My father and I flew together. We arrived in New York, and I stayed with him for a few days until my sublet was ready. We laughed together a lot now. And he was starting to really know me.

"You're laughing, but it's not reaching your eyes, Georgia," he said to me over breakfast one day around noon—I really
was
his daughter.

"What if I don't find him?"

"You will."

"How do you know?"

"I seen the way he looked at you. I heard it in his voice when he called me. Say he thought I should come to meet my daughter. How she was a blues singer. I heard it in his voice."

I rode the subways and went to blues clubs, ate Chinese takeout and listened to the traffic outside my window.

I auditioned for Red's friend, Hugh. His quartet was tight. On a rainy Tuesday afternoon, in an empty club, I sang the blues for him and his musicians and was hired. We worked on our sets, and if I thought occasionally Red was a taskmaster, he was nothing compared to Hugh.

But I knew the first time I sang in New York City that I had somehow been waiting for that moment since I was five years old and first saw my parents dancing to "At Last" in the living room, me hiding on the stairs, seeing something between them I couldn't quite define yet. I stepped into the spotlight and was transported back to the time of Honey Walker.

My life in New York was a blur. It was about singing and coming home at night with an ache that made even breathing hurt. Every musician, every person in the music business I could ask, I did. But no one had heard of an Irish bluesman looking for a band, looking for work. I even called some limousine companies. Most of the dispatchers hung up on me. One told me, "This ain't a fucking baby-sitting service, lady."

"Come on, just tell me if you have an Irish limo driver."

"This is fucking New York. You know how many O'Malleys, O'Brien's, O'Somethings we got?"

"But this one is off the boat. Irish accent and all."

"Give it a rest. I don't fucking know."

My father and I ate together often. I called Dominique every day. But I had the blues. Where were the ghosts when I needed them?
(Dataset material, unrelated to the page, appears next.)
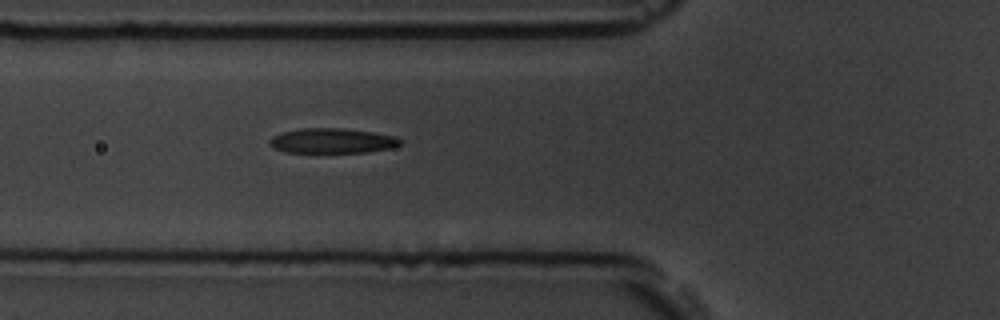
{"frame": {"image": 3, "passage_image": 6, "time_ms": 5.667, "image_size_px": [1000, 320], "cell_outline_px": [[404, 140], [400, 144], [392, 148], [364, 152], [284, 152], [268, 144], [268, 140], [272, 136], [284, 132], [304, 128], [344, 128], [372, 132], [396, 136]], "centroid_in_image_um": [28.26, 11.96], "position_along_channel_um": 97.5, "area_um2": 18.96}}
After three months in New York, as the weather turned bitter, my father called me one Monday.

"I think I found him."

"Tony?"

"Think so. Sittin' in for a friend of mine tonight at a place in Soho."

I scribbled down the address. My sublet studio was tiny. Dominique was right. My old room was the size of a Manhattan apartment. Roaches congregated in the sink. There was a drag queen on the second floor, but all in all it wasn't home. And that was okay. I found, despite the pain, I liked moving forward to someplace unknown.
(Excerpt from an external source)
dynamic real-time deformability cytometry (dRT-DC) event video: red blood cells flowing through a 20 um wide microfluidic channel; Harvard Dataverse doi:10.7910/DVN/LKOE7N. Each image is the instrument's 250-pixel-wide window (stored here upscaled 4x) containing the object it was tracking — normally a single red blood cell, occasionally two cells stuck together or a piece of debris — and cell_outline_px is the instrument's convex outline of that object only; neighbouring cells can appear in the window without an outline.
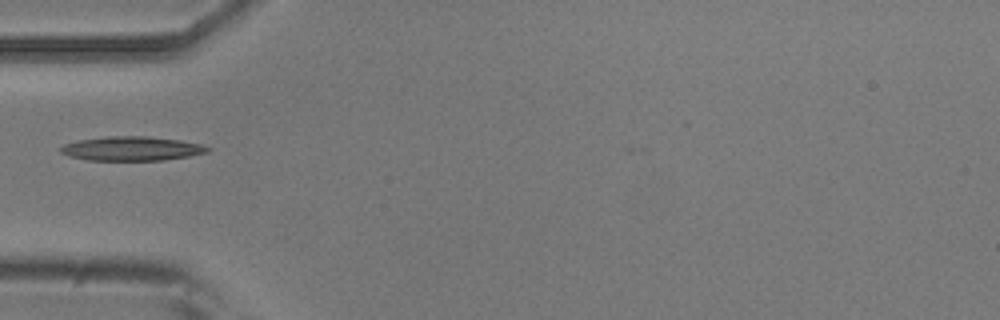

I looked at the club address on the slip of paper. Out of habit, I talked to Sadie. Let him be there, I whispered.

I spent the day pacing and listening to music, waiting for the time to go to the club. As soon as I walked in and slipped into the crowd at the bar, people in sophisticated New York fashions—most of it black, not a queen in the bunch, I heard the bass and knew it was him.

I looked at Tony. I thought of all the times he had been there, quietly nursing his own blues, yet totally in tune with me. I remembered my garden corner.

I saw him on the stage, in black, intense. As if he could hone in on me, he lifted his face to the bar area. I inched forward, squeezing through spaces between people. Feeling pressed-in, claustrophobic.

We stared at each other, and I felt a shiver. In the spaces between the notes, I knew we understood each other.

On break, he came over to me. His face was etched with dark circles under his eyes. I touched his cheek.